Because methane is shorter-lived in the atmosphere than CO2, the climate benefits of composting appear more quickly than other carbon reduction strategies. “We’re kind of running out of time to make changes,” Keehler notes.
Davidson’s operation does more than just composting. The SCL Community recently invested in a wood planer for the grounds crew, which transforms trees that must be removed from the property into usable lumber. The lumber is planed, edge-sealed, and dried for future projects. The process generates substantial sawdust, which can be mixed into the compost. “We have resources that we think are trash that can be repurposed into good soil with good nutrients,” Keehler says.

Nothing Goes to Waste
The collaboration has the potential to transform waste management across the campus.
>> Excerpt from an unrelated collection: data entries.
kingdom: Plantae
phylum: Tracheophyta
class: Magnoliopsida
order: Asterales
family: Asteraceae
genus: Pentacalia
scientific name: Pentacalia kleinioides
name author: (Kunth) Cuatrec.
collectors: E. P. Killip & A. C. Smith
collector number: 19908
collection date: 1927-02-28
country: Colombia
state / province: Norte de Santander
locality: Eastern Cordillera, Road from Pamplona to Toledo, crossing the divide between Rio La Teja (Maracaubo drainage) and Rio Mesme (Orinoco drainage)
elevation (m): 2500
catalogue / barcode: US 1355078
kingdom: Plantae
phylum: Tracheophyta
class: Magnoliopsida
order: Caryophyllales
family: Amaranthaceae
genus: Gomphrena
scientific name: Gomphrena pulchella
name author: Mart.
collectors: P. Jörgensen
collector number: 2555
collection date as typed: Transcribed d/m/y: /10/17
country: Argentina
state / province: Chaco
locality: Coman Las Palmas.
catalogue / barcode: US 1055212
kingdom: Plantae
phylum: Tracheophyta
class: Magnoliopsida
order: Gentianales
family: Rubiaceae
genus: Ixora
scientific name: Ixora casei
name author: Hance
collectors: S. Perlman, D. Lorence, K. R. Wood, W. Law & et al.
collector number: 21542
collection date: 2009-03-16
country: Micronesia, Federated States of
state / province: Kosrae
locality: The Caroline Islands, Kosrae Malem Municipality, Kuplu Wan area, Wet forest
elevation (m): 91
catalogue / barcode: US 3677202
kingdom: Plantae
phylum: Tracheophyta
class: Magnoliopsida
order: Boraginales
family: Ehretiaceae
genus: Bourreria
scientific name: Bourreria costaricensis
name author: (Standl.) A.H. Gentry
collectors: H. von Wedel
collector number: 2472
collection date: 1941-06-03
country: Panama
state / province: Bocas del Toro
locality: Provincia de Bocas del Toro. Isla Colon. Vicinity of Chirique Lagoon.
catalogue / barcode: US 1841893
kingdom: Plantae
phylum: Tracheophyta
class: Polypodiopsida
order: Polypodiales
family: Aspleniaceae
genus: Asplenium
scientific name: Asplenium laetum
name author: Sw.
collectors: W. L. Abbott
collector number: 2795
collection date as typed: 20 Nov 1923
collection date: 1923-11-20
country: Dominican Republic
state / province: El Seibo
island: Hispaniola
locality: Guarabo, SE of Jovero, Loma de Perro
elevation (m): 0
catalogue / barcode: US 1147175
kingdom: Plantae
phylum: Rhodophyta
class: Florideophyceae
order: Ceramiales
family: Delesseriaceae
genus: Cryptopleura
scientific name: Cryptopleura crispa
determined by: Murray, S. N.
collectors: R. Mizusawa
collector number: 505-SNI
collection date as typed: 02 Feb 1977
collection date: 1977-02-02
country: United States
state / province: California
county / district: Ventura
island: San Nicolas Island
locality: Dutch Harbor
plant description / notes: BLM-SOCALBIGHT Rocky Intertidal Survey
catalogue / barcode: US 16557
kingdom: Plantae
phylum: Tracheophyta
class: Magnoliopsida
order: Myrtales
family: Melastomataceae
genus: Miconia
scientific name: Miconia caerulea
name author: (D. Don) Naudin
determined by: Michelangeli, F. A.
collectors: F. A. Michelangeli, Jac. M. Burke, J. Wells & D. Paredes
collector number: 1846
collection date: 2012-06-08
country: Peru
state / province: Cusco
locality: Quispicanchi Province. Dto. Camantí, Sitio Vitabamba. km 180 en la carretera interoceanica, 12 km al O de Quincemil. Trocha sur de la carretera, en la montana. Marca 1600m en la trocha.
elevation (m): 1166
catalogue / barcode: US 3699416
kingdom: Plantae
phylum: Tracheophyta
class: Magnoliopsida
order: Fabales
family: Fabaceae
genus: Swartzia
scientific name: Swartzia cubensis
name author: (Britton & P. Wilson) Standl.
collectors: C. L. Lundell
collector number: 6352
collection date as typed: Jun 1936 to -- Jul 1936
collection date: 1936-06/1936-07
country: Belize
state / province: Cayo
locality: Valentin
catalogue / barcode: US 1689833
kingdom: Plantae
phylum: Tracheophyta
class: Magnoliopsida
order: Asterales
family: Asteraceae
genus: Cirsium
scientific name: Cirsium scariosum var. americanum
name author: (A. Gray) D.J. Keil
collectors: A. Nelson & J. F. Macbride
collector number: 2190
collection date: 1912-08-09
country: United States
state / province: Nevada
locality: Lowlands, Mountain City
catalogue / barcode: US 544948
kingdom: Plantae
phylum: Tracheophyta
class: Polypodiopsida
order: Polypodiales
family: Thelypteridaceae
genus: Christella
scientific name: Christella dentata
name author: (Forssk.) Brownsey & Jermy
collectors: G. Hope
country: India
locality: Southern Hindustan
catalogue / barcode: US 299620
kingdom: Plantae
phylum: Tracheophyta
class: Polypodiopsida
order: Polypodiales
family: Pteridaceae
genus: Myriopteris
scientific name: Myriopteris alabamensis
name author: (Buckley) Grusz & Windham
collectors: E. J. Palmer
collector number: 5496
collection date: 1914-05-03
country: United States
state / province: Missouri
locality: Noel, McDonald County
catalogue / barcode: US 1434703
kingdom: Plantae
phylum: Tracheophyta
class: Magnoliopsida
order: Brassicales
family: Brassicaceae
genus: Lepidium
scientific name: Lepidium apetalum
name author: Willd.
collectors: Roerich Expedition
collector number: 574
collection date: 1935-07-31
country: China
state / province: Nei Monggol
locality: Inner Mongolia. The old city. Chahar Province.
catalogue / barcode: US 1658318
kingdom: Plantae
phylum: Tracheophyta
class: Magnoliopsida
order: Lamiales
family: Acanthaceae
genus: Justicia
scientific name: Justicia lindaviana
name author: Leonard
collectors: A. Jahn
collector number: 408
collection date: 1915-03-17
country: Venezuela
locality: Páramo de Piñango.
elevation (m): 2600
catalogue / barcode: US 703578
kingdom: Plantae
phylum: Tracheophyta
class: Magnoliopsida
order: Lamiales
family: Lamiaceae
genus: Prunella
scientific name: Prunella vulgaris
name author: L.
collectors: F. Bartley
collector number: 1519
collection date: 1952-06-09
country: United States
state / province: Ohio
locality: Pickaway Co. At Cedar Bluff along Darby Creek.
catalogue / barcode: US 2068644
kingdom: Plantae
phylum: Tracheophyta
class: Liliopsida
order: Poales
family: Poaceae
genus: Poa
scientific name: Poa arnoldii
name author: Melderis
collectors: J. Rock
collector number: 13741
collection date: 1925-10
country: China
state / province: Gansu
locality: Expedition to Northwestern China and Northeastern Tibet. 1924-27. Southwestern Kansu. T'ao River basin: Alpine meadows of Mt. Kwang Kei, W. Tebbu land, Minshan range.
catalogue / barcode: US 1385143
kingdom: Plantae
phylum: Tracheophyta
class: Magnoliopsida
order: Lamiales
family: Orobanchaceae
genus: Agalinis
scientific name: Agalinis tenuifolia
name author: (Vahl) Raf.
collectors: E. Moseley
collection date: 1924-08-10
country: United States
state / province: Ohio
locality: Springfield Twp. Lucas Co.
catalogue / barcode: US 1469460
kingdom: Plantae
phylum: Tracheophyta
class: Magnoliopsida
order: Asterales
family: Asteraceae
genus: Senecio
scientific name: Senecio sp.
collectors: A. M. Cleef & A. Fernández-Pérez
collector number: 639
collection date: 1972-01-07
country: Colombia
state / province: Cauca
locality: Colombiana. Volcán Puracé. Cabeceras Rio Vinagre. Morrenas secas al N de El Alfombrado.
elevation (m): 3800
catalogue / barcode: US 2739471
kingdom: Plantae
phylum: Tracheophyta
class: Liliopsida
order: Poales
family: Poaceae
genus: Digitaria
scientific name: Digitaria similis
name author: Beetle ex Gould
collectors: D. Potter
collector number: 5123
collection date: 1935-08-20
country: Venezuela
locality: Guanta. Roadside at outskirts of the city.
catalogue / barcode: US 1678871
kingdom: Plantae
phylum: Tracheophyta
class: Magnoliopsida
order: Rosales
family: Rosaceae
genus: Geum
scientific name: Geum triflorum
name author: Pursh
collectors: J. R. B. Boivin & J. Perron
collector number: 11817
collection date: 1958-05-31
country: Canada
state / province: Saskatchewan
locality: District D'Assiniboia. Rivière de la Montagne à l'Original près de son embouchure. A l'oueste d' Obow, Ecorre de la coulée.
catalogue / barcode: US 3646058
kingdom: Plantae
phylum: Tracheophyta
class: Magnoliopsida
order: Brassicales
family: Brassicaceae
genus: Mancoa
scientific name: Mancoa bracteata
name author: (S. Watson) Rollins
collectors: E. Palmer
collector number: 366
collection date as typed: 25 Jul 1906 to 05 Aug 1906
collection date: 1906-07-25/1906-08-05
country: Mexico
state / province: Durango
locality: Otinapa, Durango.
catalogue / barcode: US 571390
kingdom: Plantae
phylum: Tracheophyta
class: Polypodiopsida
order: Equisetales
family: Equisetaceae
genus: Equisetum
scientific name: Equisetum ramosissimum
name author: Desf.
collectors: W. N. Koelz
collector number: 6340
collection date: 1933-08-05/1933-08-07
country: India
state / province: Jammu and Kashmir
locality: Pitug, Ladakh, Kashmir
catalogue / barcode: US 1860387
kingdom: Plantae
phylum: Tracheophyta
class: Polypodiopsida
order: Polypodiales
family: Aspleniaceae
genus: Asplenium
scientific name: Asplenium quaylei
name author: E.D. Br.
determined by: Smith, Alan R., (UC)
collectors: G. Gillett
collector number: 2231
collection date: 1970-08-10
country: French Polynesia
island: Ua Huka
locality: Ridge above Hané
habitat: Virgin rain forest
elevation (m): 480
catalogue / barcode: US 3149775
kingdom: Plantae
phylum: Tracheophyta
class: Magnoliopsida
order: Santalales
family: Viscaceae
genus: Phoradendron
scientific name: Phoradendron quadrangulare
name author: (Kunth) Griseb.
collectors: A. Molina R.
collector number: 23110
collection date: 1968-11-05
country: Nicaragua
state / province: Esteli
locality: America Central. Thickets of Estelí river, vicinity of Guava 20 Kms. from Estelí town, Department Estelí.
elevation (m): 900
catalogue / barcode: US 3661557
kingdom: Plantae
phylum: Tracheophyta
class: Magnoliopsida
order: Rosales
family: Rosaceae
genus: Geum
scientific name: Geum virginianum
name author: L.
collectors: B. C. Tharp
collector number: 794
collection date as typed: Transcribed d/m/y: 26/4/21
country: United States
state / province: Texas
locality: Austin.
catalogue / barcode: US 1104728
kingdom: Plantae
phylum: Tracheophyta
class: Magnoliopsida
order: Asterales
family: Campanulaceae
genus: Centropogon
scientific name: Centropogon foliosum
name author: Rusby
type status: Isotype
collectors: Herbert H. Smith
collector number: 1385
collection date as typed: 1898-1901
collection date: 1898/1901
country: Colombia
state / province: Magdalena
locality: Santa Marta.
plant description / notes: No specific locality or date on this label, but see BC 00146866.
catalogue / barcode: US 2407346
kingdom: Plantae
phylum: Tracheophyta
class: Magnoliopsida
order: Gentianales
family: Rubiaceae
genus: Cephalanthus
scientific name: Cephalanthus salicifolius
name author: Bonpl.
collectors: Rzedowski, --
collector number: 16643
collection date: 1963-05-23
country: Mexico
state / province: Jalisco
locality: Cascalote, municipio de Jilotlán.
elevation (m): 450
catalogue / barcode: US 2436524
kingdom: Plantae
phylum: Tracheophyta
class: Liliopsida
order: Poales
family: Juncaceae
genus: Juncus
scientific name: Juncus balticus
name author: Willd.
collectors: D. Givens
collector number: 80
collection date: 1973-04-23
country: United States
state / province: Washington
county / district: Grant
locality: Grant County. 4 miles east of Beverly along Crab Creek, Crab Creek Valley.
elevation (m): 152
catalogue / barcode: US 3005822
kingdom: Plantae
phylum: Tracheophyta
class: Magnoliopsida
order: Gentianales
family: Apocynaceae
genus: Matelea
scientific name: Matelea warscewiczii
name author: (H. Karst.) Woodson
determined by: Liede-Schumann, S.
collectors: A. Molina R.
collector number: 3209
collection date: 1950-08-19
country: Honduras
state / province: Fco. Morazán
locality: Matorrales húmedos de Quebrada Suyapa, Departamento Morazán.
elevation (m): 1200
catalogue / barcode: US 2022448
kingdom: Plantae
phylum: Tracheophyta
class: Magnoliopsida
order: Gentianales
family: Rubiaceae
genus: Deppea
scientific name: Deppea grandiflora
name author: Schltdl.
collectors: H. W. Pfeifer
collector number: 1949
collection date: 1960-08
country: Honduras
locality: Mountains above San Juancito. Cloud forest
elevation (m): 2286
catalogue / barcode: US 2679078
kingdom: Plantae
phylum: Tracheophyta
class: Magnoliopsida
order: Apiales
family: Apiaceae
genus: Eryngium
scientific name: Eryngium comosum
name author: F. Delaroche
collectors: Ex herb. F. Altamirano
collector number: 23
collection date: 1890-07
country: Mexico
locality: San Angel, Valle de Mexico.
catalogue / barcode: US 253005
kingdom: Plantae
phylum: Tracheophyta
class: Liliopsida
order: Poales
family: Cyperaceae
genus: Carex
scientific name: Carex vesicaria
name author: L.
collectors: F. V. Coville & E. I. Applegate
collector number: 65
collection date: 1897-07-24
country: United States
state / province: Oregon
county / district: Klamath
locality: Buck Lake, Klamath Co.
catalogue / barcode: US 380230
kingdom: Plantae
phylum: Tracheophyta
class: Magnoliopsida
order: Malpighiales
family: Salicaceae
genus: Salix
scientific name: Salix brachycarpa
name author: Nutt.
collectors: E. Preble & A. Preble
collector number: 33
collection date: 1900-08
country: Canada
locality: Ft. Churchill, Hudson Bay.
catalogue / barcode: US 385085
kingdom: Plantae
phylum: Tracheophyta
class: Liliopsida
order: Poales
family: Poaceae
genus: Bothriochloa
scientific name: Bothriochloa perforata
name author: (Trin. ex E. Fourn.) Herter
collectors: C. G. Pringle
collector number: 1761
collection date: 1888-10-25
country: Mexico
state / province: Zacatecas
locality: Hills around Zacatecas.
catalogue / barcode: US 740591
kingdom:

Soto’s team now separates materials with composting in mind while continuing their precise tracking for cost control. Davidson provides equipment expertise and materials from his ongoing landscape maintenance.
“So we don’t waste anything,” Soto says with satisfaction. The program has created what she calls “big benefits for everybody”—cost savings for Morrison, environmental benefits for the SCL and USM communities, and potential resources for local agriculture.
Looking ahead, Keehler envisions expanding individual composting to serve the broader Leavenworth area. As he notes, “As far as I’m aware, there are no composting options in the Leavenworth community.” But the deliberate approach continues: “We are doing this slowly and intentionally incorporating all the stakeholders.”
In the cleared woodland space, the composting pilot program continues its slow progress from waste to resource. Meaningful change, however challenging to implement, is achievable through persistence and collaborative problem solving.
This article appeared in the Summer 2025 Edition of Voices of Charity.